Die drei Ausflüge des Märchens werden nach typischer Disneymanier zu einem zusammengefasst, und so ist es gleich die singende Harfe, mit der Micky sich aus dem Staub machen will. Dabei gibt es die erste und einzige wirkliche Abweichung des klassischen Märchens: In dieser Version der Geschichte will die Harfe gerettet werden, und statt den Dieb zu verraten, hilft sie ihm dabei, den Riesen zu hintergehen. Natürlich passt dies zu der zu Beginn angedeuteten Hintergrundgeschichte, nach der der Riese selbst (wie in der Tabart-Version des Märchens) die Harfe unrechtmäßig gestohlen hat.
Wie schon zu Anfang gesagt ist dies wohl eine Abänderung der frühen Überlieferung, die dazu dienen soll, Jack noblere Beweggründe zu geben als aus Habgier begründeten Raub und Totschlag. Wenn der Riese selbst Unglück über das Reich gebracht hat und für Jacks (beziehungsweise Mickys) Armut verantwortlich ist, kann dessen Reaktion schließlich nicht als allzu schlimm gewertet werden.

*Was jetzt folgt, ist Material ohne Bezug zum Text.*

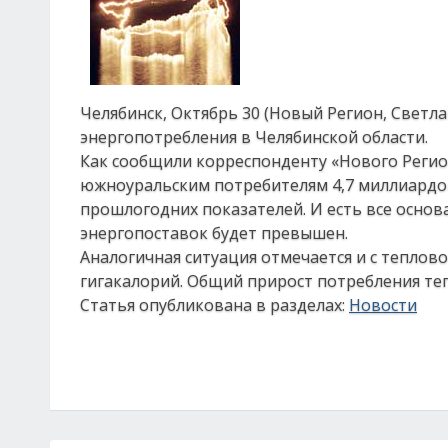
Челябинск, Октябрь 30 (Новый Регион, Светл
энергопотребления в Челябинской области.
Как сообщили корреспонденту «Нового Регион
южноуральским потребителям 4,7 миллиардов
прошлогодних показателей. И есть все основ
энергопоставок будет превышен.
Аналогичная ситуация отмечается и с тепловой
гигакалорий. Общий прирост потребления теп
Статья опубликована в разделах:
Новости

Man kann wohl sagen, dass dies ein Erklärungsversuch ist, der übermäßig besorgten Eltern weit wichtiger erscheint als den Kindern, die auch ohne derartige Moralitäten wissen, was Diebstahl bedeutet. Dass die Disney-Version in ihrer Sorge noch einen Schritt weitergeht und Willie selbst ein gnädiges Schicksal beschert, schlägt dabei nur weiter in die gleiche Kerbe.
Natürlich hat das Segment Micky und die Bohnenranke überhaupt nicht den Anspruch, mehr zu sein als eine simple Adaption des Märchens - und genau das ist es schließlich auch. Es ist kein Meisterwerk im eigentlichen Sinne und wird gar nicht versucht, mehr aus der simplen Geschichte herauszuholen. Man könnte sich fragen, ob der Kurzfilm nicht als reine Silly Symphony besser aufgehoben gewesen wäre, doch andererseits waren Filme wie Fröhlich, frei Spaß dabei gerade richtig geeignet, um das Disney-Studio die Kriegsjahre überstehen zu lassen. Und betrachtet man den Film vor dem Hintergrund dieser Einschränkungen, so handelt es sich doch um ein durch und durch nettes Stück solider Disney-Unterhaltung..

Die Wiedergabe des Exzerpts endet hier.